Why Is Cost Value Reconciliation Important In The Construction Industry? 

Cost value reconciliation (CVR) is essential to the construction industry as it helps to ensure that a construction project is completed on time, on budget and within expected profit margins. CVR allows contractors to periodically assess the progress of their projects and ensure that they are not overspending or under-spending. It also helps to identify any potential risks that could lead to cost overruns, rework and delays.  

Profit margins within the construction industry are razor-thin, and CVR is essential to maintaining those margins – and identifying costly elements of a project.  

By regularly generating CVR reports, construction contractors can ensure that they are delivering projects in the most cost-effective and timely manner possible. 

CVR reporting

Which Metrics Are Tracked By CVR?

CVR can track a range of different construction project metrics such as:  

  • Project costs 
  • Resource utilisation 
  • Project quality 
  • Customer satisfaction 
  • Project timelines 

However, the 3 key ingredients a CVR must include are:  

  • The value of a construction project 
  • The costs of a construction project  
  • The cashflow of the project 

 

The Value Of A Construction Project 

In summary, the value of the project is all project incomes combined. The report often includes all the received amounts, as well as any potential incomes at the end of the project.  

 

The Costs Of A Construction Project 

Cost is an integral element of CVR. A CVR compares the cost of work to the actual work delivered within the project-to-date.  

 

Your Cashflow 

When reviewing the previously mentioned key ingredients (Value and Cost of project), you are able to get a good view of the balance of your construction project. This will then give you an understanding on where the cashflow is at for the construction project.  

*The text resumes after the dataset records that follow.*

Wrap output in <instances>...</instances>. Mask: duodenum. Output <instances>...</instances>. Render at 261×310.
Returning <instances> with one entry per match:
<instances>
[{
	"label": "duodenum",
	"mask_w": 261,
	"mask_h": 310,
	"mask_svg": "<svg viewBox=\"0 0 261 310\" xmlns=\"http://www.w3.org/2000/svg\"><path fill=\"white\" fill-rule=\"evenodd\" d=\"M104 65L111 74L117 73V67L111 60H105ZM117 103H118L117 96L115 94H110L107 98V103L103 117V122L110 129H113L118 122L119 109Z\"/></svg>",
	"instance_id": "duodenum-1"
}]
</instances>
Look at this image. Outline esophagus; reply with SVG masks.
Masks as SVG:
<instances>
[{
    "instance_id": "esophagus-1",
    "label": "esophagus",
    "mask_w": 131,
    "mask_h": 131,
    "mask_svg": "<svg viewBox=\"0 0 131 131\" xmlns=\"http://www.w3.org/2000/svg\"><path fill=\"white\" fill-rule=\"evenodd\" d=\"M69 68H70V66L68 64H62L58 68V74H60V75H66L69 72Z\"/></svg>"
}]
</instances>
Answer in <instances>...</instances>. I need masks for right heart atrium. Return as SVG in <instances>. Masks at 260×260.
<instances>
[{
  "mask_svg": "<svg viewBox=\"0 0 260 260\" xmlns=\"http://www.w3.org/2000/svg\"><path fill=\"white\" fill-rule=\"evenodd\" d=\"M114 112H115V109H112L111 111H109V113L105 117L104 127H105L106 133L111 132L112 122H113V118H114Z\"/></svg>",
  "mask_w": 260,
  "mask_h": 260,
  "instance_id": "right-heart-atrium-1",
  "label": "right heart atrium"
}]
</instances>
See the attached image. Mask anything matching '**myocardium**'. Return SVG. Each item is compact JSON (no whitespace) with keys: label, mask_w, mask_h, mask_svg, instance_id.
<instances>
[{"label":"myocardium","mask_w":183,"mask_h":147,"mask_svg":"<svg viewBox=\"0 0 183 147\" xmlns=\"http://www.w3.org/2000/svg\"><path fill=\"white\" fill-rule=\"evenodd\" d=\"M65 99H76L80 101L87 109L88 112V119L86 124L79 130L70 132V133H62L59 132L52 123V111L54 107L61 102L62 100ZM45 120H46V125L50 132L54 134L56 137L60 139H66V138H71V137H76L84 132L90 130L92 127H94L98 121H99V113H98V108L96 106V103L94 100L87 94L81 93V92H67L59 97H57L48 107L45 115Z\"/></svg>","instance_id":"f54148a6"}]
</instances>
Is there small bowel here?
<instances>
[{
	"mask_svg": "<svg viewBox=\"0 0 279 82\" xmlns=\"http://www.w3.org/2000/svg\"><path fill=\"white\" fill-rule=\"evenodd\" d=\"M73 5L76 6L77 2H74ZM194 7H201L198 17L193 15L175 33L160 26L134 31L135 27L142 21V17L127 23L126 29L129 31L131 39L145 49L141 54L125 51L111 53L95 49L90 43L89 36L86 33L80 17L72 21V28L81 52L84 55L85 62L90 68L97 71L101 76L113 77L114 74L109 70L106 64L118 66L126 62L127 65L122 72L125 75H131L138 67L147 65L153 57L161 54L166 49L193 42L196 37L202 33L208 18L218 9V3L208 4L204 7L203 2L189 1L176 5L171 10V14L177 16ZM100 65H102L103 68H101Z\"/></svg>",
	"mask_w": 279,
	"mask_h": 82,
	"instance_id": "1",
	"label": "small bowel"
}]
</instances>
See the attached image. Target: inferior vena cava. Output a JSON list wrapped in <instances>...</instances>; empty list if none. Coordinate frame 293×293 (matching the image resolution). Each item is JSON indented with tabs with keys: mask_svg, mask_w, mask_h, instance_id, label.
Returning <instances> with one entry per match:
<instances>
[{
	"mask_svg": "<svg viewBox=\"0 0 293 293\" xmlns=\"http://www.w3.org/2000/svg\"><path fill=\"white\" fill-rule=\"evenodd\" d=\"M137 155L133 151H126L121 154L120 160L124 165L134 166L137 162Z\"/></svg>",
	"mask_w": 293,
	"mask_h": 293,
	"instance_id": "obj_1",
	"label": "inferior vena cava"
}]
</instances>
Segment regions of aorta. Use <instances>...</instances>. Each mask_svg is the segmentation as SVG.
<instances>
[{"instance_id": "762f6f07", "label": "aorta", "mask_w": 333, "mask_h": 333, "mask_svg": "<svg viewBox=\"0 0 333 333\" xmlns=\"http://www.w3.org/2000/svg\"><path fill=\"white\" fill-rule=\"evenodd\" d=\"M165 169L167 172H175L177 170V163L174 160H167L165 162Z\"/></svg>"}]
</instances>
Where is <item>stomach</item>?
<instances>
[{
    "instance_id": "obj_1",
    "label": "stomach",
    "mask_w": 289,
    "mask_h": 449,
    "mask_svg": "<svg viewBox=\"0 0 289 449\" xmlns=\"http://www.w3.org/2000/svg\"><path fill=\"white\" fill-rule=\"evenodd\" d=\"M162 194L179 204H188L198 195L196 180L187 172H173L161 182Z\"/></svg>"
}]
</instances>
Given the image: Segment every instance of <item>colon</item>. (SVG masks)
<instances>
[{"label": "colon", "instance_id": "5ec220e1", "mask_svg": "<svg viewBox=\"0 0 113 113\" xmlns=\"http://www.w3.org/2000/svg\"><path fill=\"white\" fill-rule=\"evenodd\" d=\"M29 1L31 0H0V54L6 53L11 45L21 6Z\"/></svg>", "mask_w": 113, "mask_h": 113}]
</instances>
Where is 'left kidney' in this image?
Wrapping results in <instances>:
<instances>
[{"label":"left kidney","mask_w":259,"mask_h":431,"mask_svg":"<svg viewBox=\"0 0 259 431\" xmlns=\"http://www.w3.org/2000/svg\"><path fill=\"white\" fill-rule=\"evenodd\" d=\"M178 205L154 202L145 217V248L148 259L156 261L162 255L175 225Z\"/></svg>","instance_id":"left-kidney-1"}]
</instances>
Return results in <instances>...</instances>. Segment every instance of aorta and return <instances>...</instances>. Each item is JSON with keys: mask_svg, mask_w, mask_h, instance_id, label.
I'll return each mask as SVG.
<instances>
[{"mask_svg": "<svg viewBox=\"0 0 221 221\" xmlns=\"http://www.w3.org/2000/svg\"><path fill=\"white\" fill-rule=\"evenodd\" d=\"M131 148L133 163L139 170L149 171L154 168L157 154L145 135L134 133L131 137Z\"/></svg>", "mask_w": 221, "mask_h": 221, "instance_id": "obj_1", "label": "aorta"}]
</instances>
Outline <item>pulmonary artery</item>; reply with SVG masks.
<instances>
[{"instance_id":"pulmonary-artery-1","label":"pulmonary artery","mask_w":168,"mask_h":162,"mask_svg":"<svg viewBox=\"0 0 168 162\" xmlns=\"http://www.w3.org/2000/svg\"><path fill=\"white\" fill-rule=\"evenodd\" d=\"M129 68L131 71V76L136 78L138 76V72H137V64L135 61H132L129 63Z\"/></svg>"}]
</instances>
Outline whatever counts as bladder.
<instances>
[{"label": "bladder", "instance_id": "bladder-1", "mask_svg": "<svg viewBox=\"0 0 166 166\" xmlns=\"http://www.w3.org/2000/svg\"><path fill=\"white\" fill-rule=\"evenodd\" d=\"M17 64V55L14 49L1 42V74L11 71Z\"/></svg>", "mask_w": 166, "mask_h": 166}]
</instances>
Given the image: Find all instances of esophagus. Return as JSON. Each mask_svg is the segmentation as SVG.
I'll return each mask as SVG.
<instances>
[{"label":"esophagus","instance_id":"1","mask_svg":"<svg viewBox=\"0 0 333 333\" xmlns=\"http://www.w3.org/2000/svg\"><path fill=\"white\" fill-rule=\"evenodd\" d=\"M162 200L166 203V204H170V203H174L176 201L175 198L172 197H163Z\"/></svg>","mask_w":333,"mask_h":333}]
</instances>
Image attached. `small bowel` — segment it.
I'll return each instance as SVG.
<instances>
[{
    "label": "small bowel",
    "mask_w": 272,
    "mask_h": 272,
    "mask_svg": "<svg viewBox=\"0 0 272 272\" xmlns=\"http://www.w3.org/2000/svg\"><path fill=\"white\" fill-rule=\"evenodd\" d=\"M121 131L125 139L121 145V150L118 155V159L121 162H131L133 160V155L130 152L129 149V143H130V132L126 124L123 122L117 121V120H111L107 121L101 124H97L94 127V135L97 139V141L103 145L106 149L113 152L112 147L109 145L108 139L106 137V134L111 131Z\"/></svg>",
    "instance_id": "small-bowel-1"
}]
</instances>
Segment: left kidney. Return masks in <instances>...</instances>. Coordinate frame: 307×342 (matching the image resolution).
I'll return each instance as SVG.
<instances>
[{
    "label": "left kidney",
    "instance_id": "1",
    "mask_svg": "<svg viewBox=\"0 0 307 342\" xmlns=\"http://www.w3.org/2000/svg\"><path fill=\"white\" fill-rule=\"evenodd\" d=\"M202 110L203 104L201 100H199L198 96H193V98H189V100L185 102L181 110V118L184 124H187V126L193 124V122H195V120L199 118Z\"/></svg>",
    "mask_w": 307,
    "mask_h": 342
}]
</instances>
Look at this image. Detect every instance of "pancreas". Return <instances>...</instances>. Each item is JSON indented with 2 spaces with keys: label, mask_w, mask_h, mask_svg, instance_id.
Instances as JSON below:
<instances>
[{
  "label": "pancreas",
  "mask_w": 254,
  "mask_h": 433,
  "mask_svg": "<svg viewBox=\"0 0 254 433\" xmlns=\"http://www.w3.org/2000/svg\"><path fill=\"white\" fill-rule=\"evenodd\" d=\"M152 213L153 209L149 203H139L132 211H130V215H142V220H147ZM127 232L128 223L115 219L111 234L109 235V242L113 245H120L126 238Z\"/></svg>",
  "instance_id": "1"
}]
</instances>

Current cashflow of a project = current value – current costs

 What Is Cost Value Reconciliation (CVR)

Accurate, Real-Time CVR Reporting With Access COINS ERP

Automatically calculate and update CVR and produce CVR reports at the click of a button with Access COINS, the ERP built for construction. 

How is CVR carried out in Construction? 

CVR is carried out in several stages.  

Firstly, Contractors need to establish a baseline budget for the project. This involves creating a detailed estimate of the costs involved in the project, including labour, materials, equipment, and overheads.  

Once the baseline budget has been established, project managers need to track the actual costs of construction. This involves accurately recording all expenses related to the project, including labour costs, material costs, and equipment costs. Contractors also need to track the progress of the project to ensure that it is on schedule.  

Once the actual costs have been recorded, project managers can carry out a Cost Value Reconciliation. This involves comparing the actual costs with the baseline budget and identifying any discrepancies.  

If the actual costs are higher than the baseline budget, project managers need to identify the reasons for the cost increase and take corrective measures, such as reducing costs or increasing efficiency. If the actual costs are lower than the baseline budget, project managers need to identify the reasons for the cost savings and determine how to allocate the savings. 

What Are The Advantages and Disadvantages of Cost Value Reconciliation (CVR?) 

 

Advantages of CVR 

 

Controls Ongoing Costs 

Particularly over the last few years there has been a huge amount of worldwide disruption which has seen large increases in material costs, energy costs and labour costs . Keeping control of ongoing costs has never been more important to construction companies. CVR ensures ongoing costs can be tracked and monitored closely to ensure the construction project stays on course. 

 

Minimises Overspend 

CVR reports are traditionally produced on a monthly basis throughout a construction project. This regularity means that costs are frequently reviewed, and any required adjustments/actions are put in place to ensure that overspend is less likely at the end of projects. 

 

Helps Construction Firms Price Future Projects Accurately 

Because CVR is a documented/recorded process, construction companies are able to use previously produced CVR reports as guidance on how to correctly cost future construction projects. CVRs are great for understanding previous mistakes and improving cost evaluations for the future. 

 

Disadvantages of CVR 

 

Human Error Can Lead To Miscalculation 

Many construction companies build their CVR reports in Microsoft Excel, which relies on manual data entry, which in turn increases the risk of human error in the process. These errors can lead to miscalculations and incorrect costings later down the line with final reports.  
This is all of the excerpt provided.